Medtronic is just the "tip of the iceberg," said the NDRC's official publication, the China Economic Herald. The agency is investigating 100 medtech and pharmaceutical companies, according to the Journal report.

Chinese media reported that more than 40 NDRC officials raided Medtronic's Shanghai headquarters in April, and that company employees deleted emails and refused to answer questions, the Journal story said. Chinese TV reported that Medtronic fired any dealers who sold items for less than the price set by the company.

Foreign medtech firms dominate the market in China, where regulators have been investigating price-fixing by domestic and foreign healthcare-related companies since 2013. Medtech industry eyebrows were raised when the Chinese government sent out a survey on device makers' pricing and business practices, seeking an unusual amount of detail.

The following year, China fined Johnson & Johnson, Bausch & Lomb, and some other companies a combined total of more than $3 million over price fixing in the contact and eyeglass lens markets.

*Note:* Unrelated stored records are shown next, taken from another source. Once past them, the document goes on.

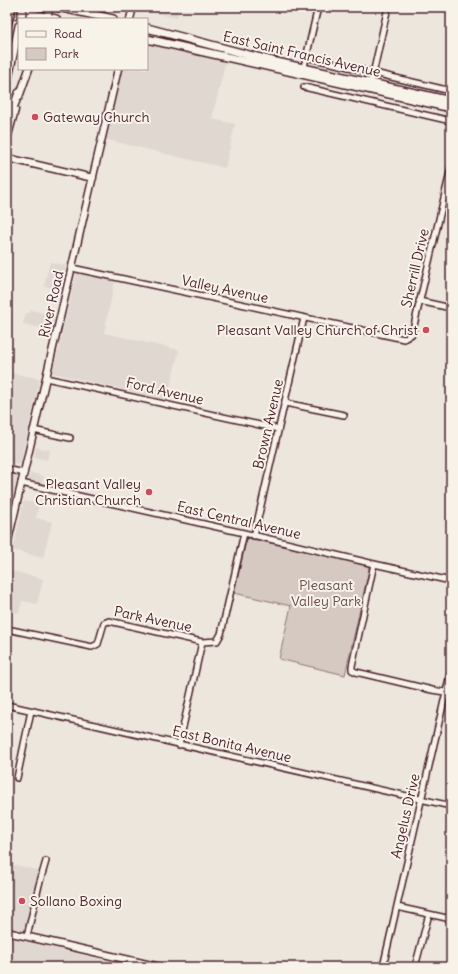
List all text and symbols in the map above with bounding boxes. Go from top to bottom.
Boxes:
legend [18,18,148,70]
text: Road [54,26,82,41]
street label: East Saint Francis Avenue [221,27,383,81]
text: Park [54,46,79,61]
place label: Gateway Church [43,108,150,126]
marker: Gateway Church [30,112,40,122]
street label: Sherrill Drive [397,227,433,309]
street label: River Road [35,269,67,339]
street label: Valley Avenue [180,271,270,307]
place label: Pleasant Valley Church of Christ [217,321,418,339]
marker: Pleasant Valley Church of Christ [421,325,431,335]
street label: Ford Avenue [124,373,206,409]
street label: Brown Avenue [249,377,287,471]
place label: Pleasant Valley Christian Church [35,475,141,509]
marker: Pleasant Valley Christian Church [144,487,154,497]
street label: East Central Avenue [175,497,303,543]
park label: Pleasant Valley Park [291,576,361,610]
street label: Park Avenue [112,602,194,636]
street label: East Bonita Avenue [171,722,293,766]
street label: Angelus Drive [386,772,424,860]
place label: Sollano Boxing [30,892,122,910]
marker: Sollano Boxing [17,896,27,906]

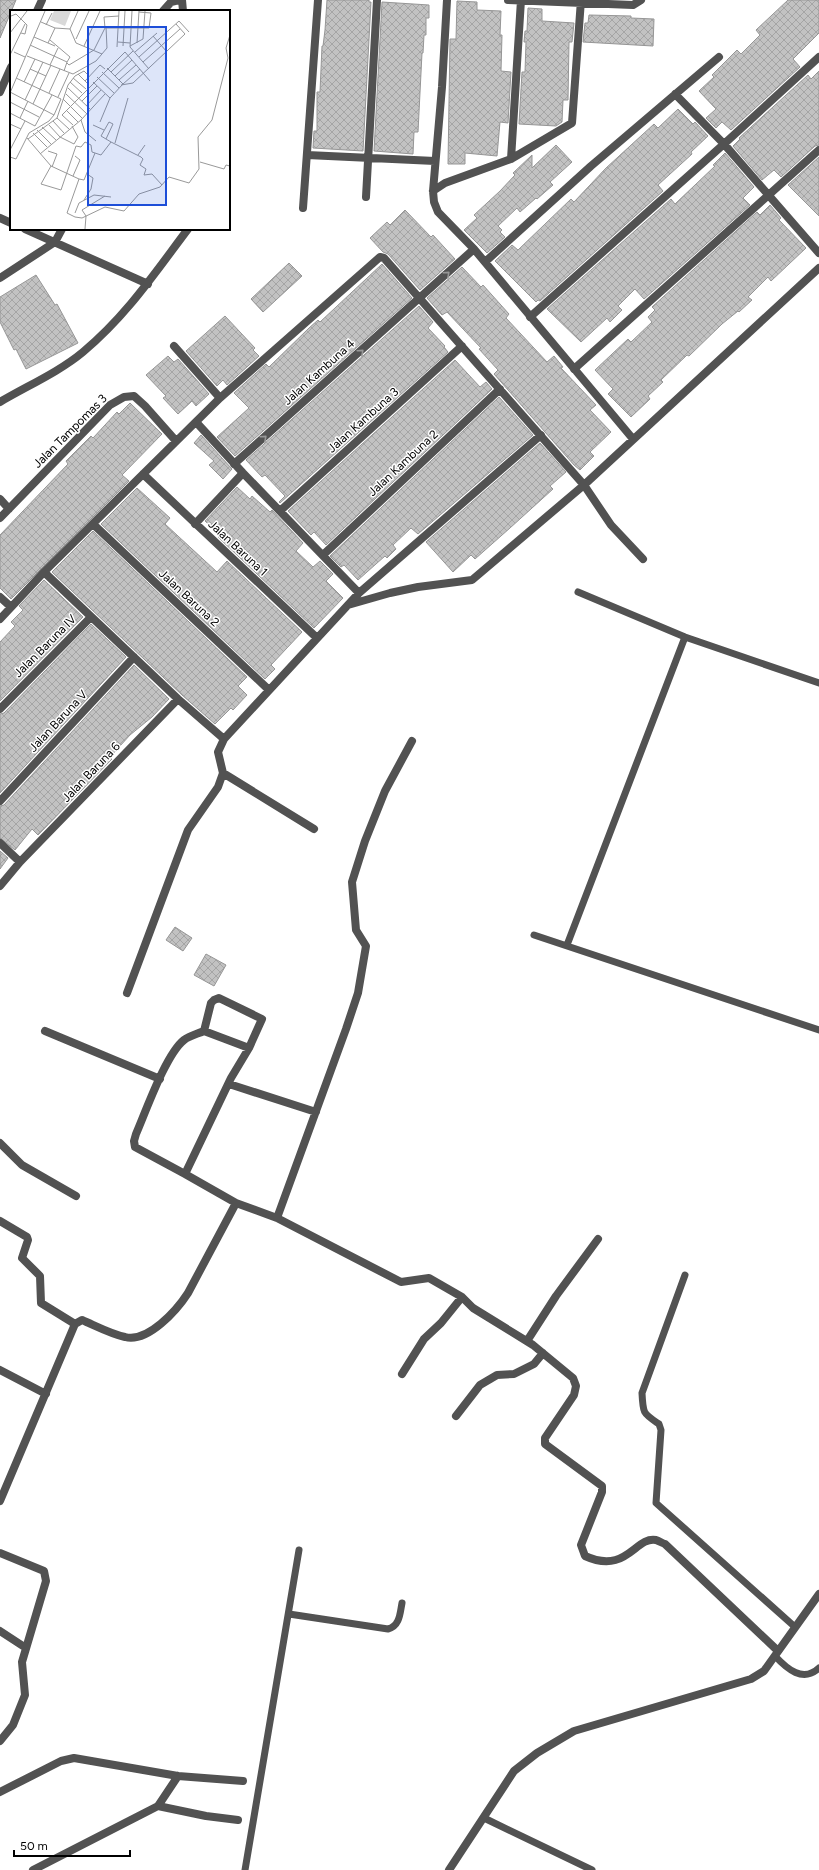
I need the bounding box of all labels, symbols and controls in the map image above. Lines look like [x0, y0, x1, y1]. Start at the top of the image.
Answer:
inset map [10, 10, 230, 230]
one-way arrow [442, 271, 450, 278]
street label: Jalan Kambuna 4 [280, 336, 358, 408]
one-way arrow [356, 349, 363, 356]
street label: Jalan Kambuna 3 [325, 385, 401, 455]
street label: Jalan Tampomas 3 [30, 391, 110, 471]
street label: Jalan Kambuna 2 [365, 427, 441, 499]
one-way arrow [259, 436, 266, 443]
street label: Jalan Baruna 1 [206, 517, 270, 579]
street label: Jalan Baruna 2 [156, 566, 222, 630]
street label: Jalan Baruna IV [11, 611, 80, 680]
street label: Jalan Baruna V [26, 687, 91, 755]
street label: Jalan Baruna 6 [59, 739, 123, 805]
scale bar [14, 1832, 130, 1858]
text: 50 m [20, 1839, 48, 1853]

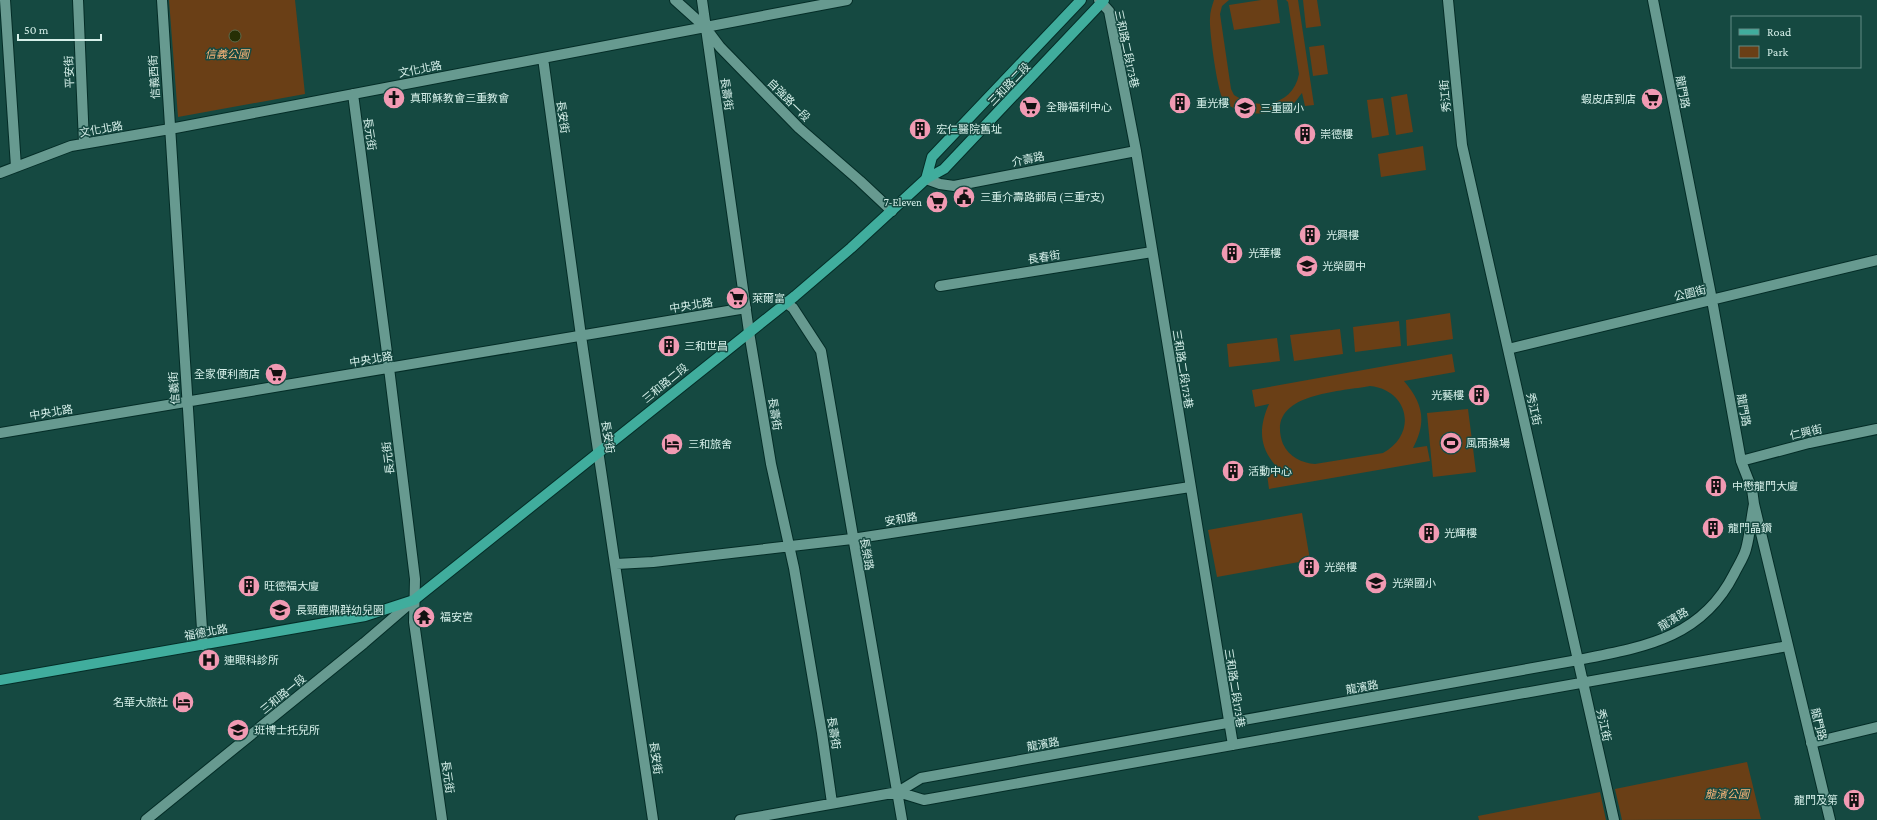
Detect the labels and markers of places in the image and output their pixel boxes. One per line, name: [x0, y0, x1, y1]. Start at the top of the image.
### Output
church icon: 真耶穌教會三重教會: [381, 85, 407, 111]
supermarket icon: 蝦皮店到店: [1639, 86, 1665, 112]
building icon: 重光樓: [1167, 90, 1193, 116]
place label: 真耶穌教會三重教會: [410, 92, 509, 104]
place label: 蝦皮店到店: [1581, 93, 1636, 105]
supermarket icon: 全聯福利中心: [1017, 94, 1043, 120]
school or university icon: 三重國小: [1232, 95, 1258, 121]
place label: 重光樓: [1196, 97, 1229, 109]
place label: 全聯福利中心: [1046, 101, 1112, 113]
place label: 三重國小: [1260, 102, 1304, 114]
building icon: 宏仁醫院舊址: [907, 116, 933, 142]
building icon: 崇德樓: [1292, 121, 1318, 147]
place label: 宏仁醫院舊址: [936, 123, 1002, 135]
place label: 崇德樓: [1320, 128, 1353, 140]
public building icon: 三重介壽路郵局 (三重7支): [951, 184, 977, 210]
supermarket icon: 7-Eleven: [924, 189, 950, 215]
place label: 三重介壽路郵局 (三重7支): [980, 191, 1105, 204]
place label: 7-Eleven: [884, 196, 922, 208]
building icon: 光興樓: [1297, 222, 1323, 248]
place label: 光興樓: [1326, 229, 1359, 241]
building icon: 光華樓: [1219, 240, 1245, 266]
place label: 光華樓: [1248, 247, 1281, 259]
school or university icon: 光榮國中: [1294, 253, 1320, 279]
place label: 光榮國中: [1322, 260, 1366, 272]
supermarket icon: 萊爾富: [724, 285, 750, 311]
place label: 萊爾富: [752, 292, 785, 304]
building icon: 三和世昌: [656, 333, 682, 359]
place label: 三和世昌: [684, 340, 728, 352]
supermarket icon: 全家便利商店: [263, 361, 289, 387]
place label: 全家便利商店: [194, 368, 260, 380]
building icon: 光藝樓: [1466, 382, 1492, 408]
place label: 光藝樓: [1431, 389, 1464, 401]
sports icon: 風雨操場: [1438, 430, 1464, 456]
hotel icon: 三和旅舍: [659, 431, 685, 457]
place label: 風雨操場: [1466, 437, 1510, 449]
place label: 三和旅舍: [688, 438, 732, 450]
building icon: 活動中心: [1220, 458, 1246, 484]
place label: 活動中心: [1248, 465, 1292, 477]
building icon: 中懋龍門大廈: [1703, 473, 1729, 499]
place label: 中懋龍門大廈: [1732, 480, 1798, 492]
building icon: 龍門晶鑽: [1700, 515, 1726, 541]
building icon: 光輝樓: [1416, 520, 1442, 546]
place label: 龍門晶鑽: [1728, 522, 1772, 534]
place label: 光輝樓: [1444, 527, 1477, 539]
building icon: 光榮樓: [1296, 554, 1322, 580]
place label: 光榮樓: [1324, 561, 1357, 573]
school or university icon: 光榮國小: [1363, 570, 1389, 596]
building icon: 旺德福大廈: [236, 573, 262, 599]
place label: 光榮國小: [1392, 577, 1436, 589]
place label: 旺德福大廈: [264, 580, 319, 592]
school or university icon: 長頸鹿鼎群幼兒園: [267, 597, 293, 623]
place label: 長頸鹿鼎群幼兒園: [296, 604, 384, 616]
temple icon: 福安宮: [411, 604, 437, 630]
place label: 福安宮: [440, 611, 473, 623]
hospital icon: 連眼科診所: [196, 647, 222, 673]
place label: 連眼科診所: [224, 654, 279, 666]
hotel icon: 名華大旅社: [170, 689, 196, 715]
place label: 名華大旅社: [113, 696, 168, 708]
school or university icon: 班博士托兒所: [225, 717, 251, 743]
place label: 班博士托兒所: [254, 724, 320, 736]
building icon: 龍門及第: [1841, 787, 1867, 813]
place label: 龍門及第: [1794, 794, 1838, 806]

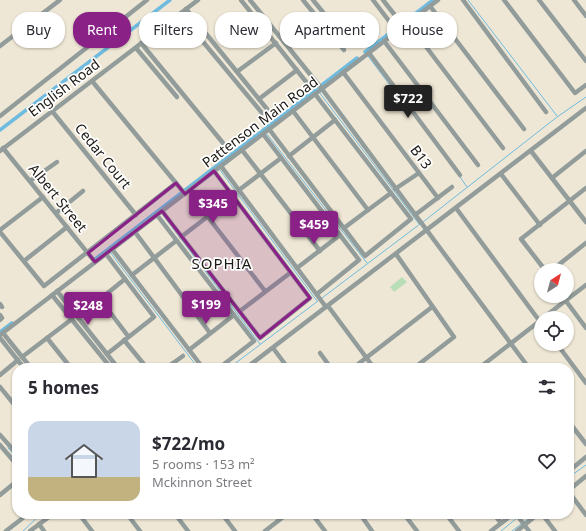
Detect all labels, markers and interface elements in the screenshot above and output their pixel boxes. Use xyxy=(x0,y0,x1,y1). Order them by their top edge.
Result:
chip: Buy xyxy=(12,12,65,48)
chip: Rent xyxy=(73,12,131,48)
chip: Filters xyxy=(139,12,207,48)
chip: New xyxy=(215,12,272,48)
chip: Apartment xyxy=(280,12,379,48)
chip: House xyxy=(387,12,457,48)
street label: English Road xyxy=(24,54,103,121)
street label: Pattenson Main Road xyxy=(198,72,322,171)
pin: $722 xyxy=(384,85,432,119)
text: $722 xyxy=(393,89,423,107)
street label: Cedar Court xyxy=(71,119,136,193)
street label: B13 xyxy=(406,141,437,172)
street label: Albert Street xyxy=(25,160,92,236)
pin: $345 xyxy=(189,190,237,224)
text: $345 xyxy=(198,194,228,212)
pin: $459 xyxy=(290,211,338,245)
text: $459 xyxy=(299,215,329,233)
district label: SOPHIA xyxy=(192,253,252,273)
north arrow xyxy=(534,263,574,303)
map controls xyxy=(534,263,574,351)
pin: $199 xyxy=(182,291,230,325)
pin: $248 xyxy=(64,292,112,326)
text: $199 xyxy=(191,295,221,313)
text: $248 xyxy=(73,296,103,314)
button: locate xyxy=(534,311,574,351)
text: 5 homes xyxy=(28,376,99,399)
icon: filters xyxy=(536,376,558,398)
text: $722/mo xyxy=(152,432,225,455)
icon: home xyxy=(60,437,108,485)
icon: heart xyxy=(536,450,558,472)
text: 5 rooms · 153 m² xyxy=(152,455,255,473)
text: Mckinnon Street xyxy=(152,473,252,491)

Business groups have complained China's anti-monopoly actions, which they say has been enforced more heavily against foreign companies than homegrown Chinese firms, according to a report by the Associated Press.

As its economy slows, China has been trying to restrain healthcare costs, the Journal reported.

Medical devices can cost much more in mainland China than in neighboring markets such as Hong Kong and Taiwan, Professor Zhou Zijun from Peking University's School of Public Health, told the newspaper. Beijing closely monitors prices outside the country to determine whether that the ones in China are inflated, he said.